**EXTRACTO SELECCIONADO**
_ _ _
Luis Ignacio López Rodríguez retweetledi

Lo que acaba de pasar con la CIDH no es una nota más: es el momento en que la reforma judicial mexicana cruza una frontera delicada. Deja de ser discurso político interno y se convierte en un caso internacional. Y la pregunta ya no es si la reforma “gustó” o “no gustó”, sino algo mucho más serio: si al desmontar la carrera judicial se debilitó el derecho de todos a ser juzgados por alguien libre, preparado y sin presiones.
Porque aquí no se trata de jueces defendiendo su cargo. Se trata de algo más incómodo: ¿qué pasa cuando quien decide tu libertad, tu patrimonio o tu familia empieza a depender de la lógica política, del voto, del aplauso o del castigo institucional por lo que resuelve? Un juez que tiene que mirar al poder antes de dictar sentencia deja de ser juez. Y en ese momento, la justicia deja de ser justicia.
_ _ _
[Datos extraídos de una colección]
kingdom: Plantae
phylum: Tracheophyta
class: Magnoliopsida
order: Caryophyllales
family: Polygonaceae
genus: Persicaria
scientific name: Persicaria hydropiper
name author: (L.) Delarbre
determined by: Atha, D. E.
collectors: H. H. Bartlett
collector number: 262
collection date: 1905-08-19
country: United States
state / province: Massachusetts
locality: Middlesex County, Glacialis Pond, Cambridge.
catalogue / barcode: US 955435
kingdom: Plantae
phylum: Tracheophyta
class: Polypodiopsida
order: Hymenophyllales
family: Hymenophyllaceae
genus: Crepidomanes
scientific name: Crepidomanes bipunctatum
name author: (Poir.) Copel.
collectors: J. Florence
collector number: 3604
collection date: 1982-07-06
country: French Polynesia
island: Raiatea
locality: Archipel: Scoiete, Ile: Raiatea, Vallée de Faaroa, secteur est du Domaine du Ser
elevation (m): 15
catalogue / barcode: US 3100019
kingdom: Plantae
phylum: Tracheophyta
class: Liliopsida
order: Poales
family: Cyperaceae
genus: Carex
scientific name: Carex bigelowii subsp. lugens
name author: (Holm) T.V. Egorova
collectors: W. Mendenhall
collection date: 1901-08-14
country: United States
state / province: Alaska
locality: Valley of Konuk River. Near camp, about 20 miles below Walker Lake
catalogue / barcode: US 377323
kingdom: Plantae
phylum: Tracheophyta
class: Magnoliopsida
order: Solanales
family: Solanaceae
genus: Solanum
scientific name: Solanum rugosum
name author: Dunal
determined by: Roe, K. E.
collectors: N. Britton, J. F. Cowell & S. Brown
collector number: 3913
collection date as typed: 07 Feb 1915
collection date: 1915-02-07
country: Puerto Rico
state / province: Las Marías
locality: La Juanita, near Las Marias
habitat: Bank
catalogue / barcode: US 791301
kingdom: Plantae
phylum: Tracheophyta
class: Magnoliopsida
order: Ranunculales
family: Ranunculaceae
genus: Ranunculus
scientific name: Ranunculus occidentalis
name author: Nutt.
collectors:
_ _ _
**CONSIGNA 1**
Reescribe el tramo del texto sobre la reforma judicial que va de "Lo que acaba" hasta "de ser justicia.", sustituyendo "reforma" por "iniciativa".
**CONSIGNA 2**
Indica si cada afirmación coincide con el texto sobre la reforma judicial, con sí o no y las palabras del texto que lo determinan: (a) la reforma judicial pasa a ser un caso internacional; (b) el asunto consiste en jueces que defienden su cargo; (c) la pregunta central es si la reforma gustó o no gustó.
**CONSIGNA 3**
Prosigue el texto sobre la reforma judicial mexicana a partir de su última oración.
Los ítems constituyen material independiente del extracto.

**ÁREA DE RESPUESTA 1**
Lo que acaba de pasar con la CIDH no es una nota más: es el momento en que la iniciativa judicial mexicana cruza una frontera delicada. Deja de ser discurso político interno y se convierte en un caso internacional. Y la pregunta ya no es si la iniciativa “gustó” o “no gustó”, sino algo mucho más serio: si al desmontar la carrera judicial se debilitó el derecho de todos a ser juzgados por alguien libre, preparado y sin presiones.
Porque aquí no se trata de jueces defendiendo su cargo. Se trata de algo más incómodo: ¿qué pasa cuando quien decide tu libertad, tu patrimonio o tu familia empieza a depender de la lógica política, del voto, del aplauso o del castigo institucional por lo que resuelve? Un juez que tiene que mirar al poder antes de dictar sentencia deja de ser juez. Y en ese momento, la justicia deja de ser justicia.

**ÁREA DE RESPUESTA 2**
(a) Sí: "Deja de ser discurso político interno y se convierte en un caso internacional."
(b) No: "Porque aquí no se trata de jueces defendiendo su cargo."
(c) No: "Y la pregunta ya no es si la reforma “gustó” o “no gustó”"

**ÁREA DE RESPUESTA 3**
Este caso puede marcar un antes y un después. Si la CIDH concluye que la reforma vulnera derechos humanos, el mensaje será brutalmente claro: no hay democracia posible sin jueces independientes. Porque cuando la justicia se politiza, no gana el pueblo… pierde. Y pierde en lo más importante: en la posibilidad real de defenderse frente al poder.